Looking at the data, count the lines where the word "новые" occurs and answer with only the number.

(Data entries)
┄┄┄┄┄┄

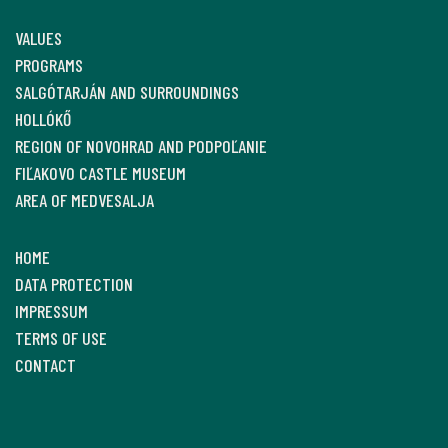
VALUES
PROGRAMS
SALGÓTARJÁN AND SURROUNDINGS
HOLLÓKŐ
REGION OF NOVOHRAD AND PODPOĽANIE
FIĽAKOVO CASTLE MUSEUM
AREA OF MEDVESALJA
HOME
DATA PROTECTION
IMPRESSUM
TERMS OF USE
CONTACT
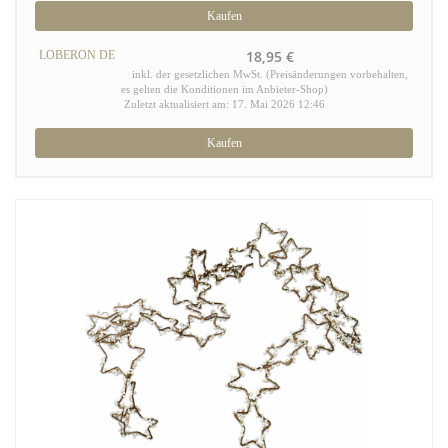
Kaufen
18,95 €
LOBERON DE
inkl. der gesetzlichen MwSt. (Preisänderungen vorbehalten,
es gelten die Konditionen im Anbieter-Shop)
Zuletzt aktualisiert am: 17. Mai 2026 12:46
Kaufen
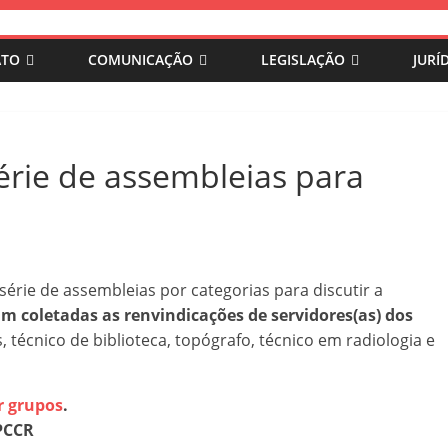
ATO
COMUNICAÇÃO
LEGISLAÇÃO
JURÍ
érie de assembleias para
série de assembleias por categorias para discutir a
am coletadas as renvindicações de servidores(as) dos
, técnico de biblioteca, topógrafo, técnico em radiologia e
r grupos
.
PCCR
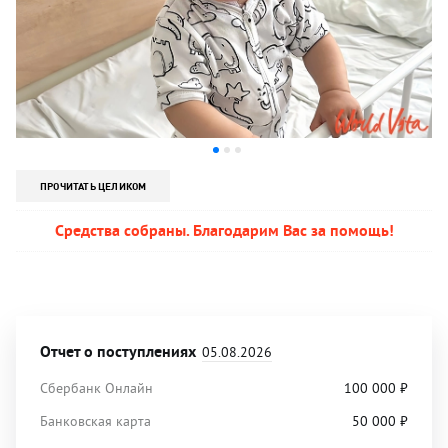
ПРОЧИТАТЬ ЦЕЛИКОМ
Средства собраны. Благодарим Вас за помощь!
Отчет о поступлениях
05.08.2026
Сбербанк Онлайн
100 000
₽
Банковская карта
50 000
₽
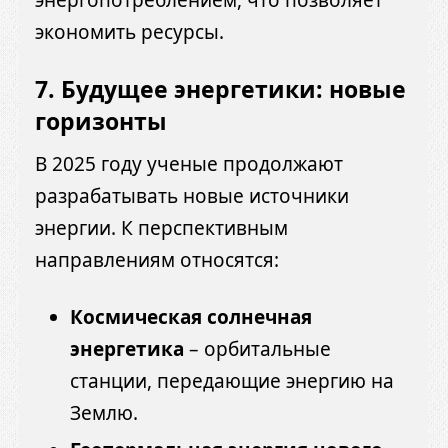
экономить ресурсы.
7. Будущее энергетики: новые
горизонты
В 2025 году ученые продолжают
разрабатывать новые источники
энергии. К перспективным
направлениям относятся:
Космическая солнечная
энергетика
– орбитальные
станции, передающие энергию на
Землю.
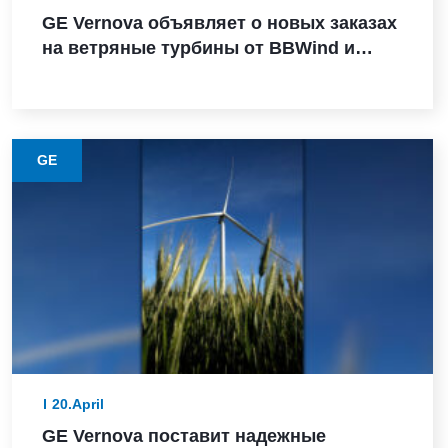
GE Vernova объявляет о новых заказах
на ветряные турбины от BBWind и
Greenvolt Power в Германии
GE
20.April
GE Vernova поставит надежные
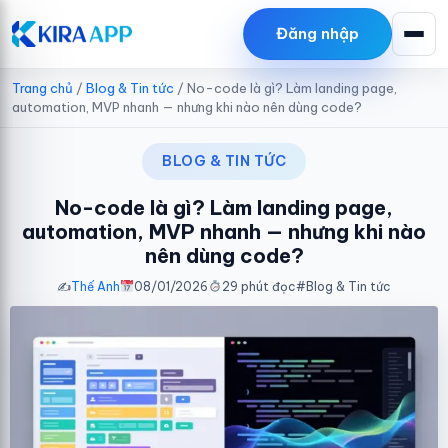
Hiep Le
Đăng nhập
đã tải
Key bản quyền ACF Pro
22/7/2026
Trang chủ
/
Blog & Tin tức
/
No-code là gì? Làm landing page,
automation, MVP nhanh — nhưng khi nào nên dùng code?
BLOG & TIN TỨC
No-code là gì? Làm landing page,
automation, MVP nhanh — nhưng khi nào
nên dùng code?
✍️
Thế Anh
08/01/2026
29 phút đọc
#
Blog & Tin tức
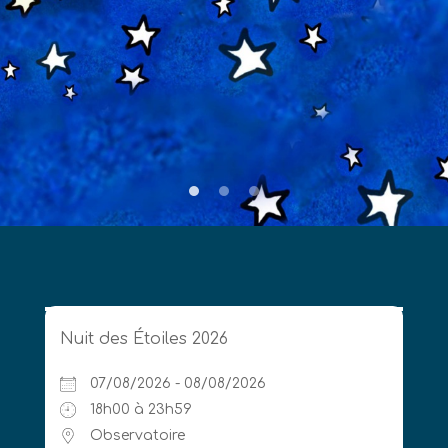
Nuit des Étoiles 2026
07/08/2026 - 08/08/2026
18h00 à 23h59
Observatoire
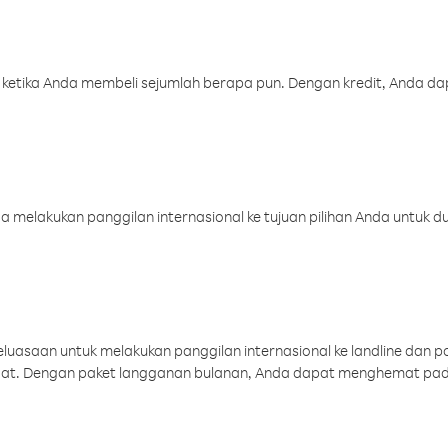
 ketika Anda membeli sejumlah berapa pun. Dengan kredit, Anda da
melakukan panggilan internasional ke tujuan pilihan Anda untuk du
uasaan untuk melakukan panggilan internasional ke landline dan p
aat. Dengan paket langganan bulanan, Anda dapat menghemat pad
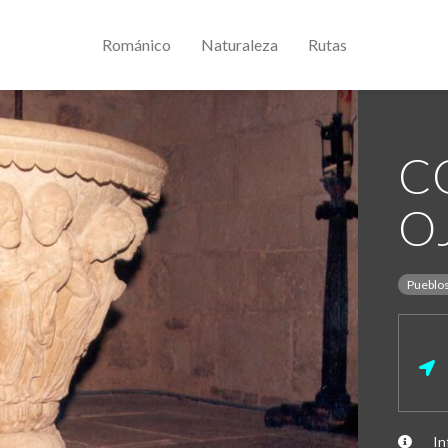
Románico
Naturaleza
Rutas
C
O
Pueblo
In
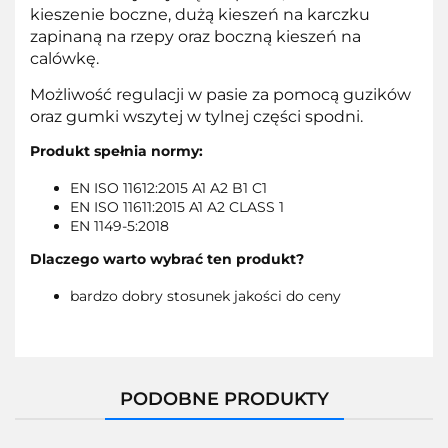
kieszenie boczne, dużą kieszeń na karczku
zapinaną na rzepy oraz boczną kieszeń na
calówkę.
Możliwość regulacji w pasie za pomocą guzików
oraz gumki wszytej w tylnej części spodni.
Produkt spełnia normy:
EN ISO 11612:2015 A1 A2 B1
C1
EN ISO 11611:2015 A1 A2 CLASS 1
EN 1149-5:2018
Dlaczego warto wybrać ten produkt?
bardzo dobry stosunek jakości do ceny
PODOBNE PRODUKTY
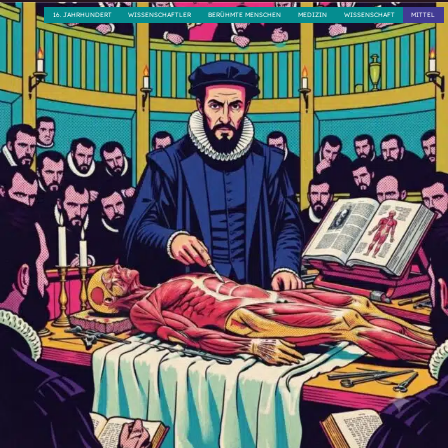
16. JAHRHUNDERT
WISSENSCHAFTLER
BERÜHMTE MENSCHEN
MEDIZIN
WISSENSCHAFT
MITTEL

┄┄┄┄┄┄

Answer to this problem:
2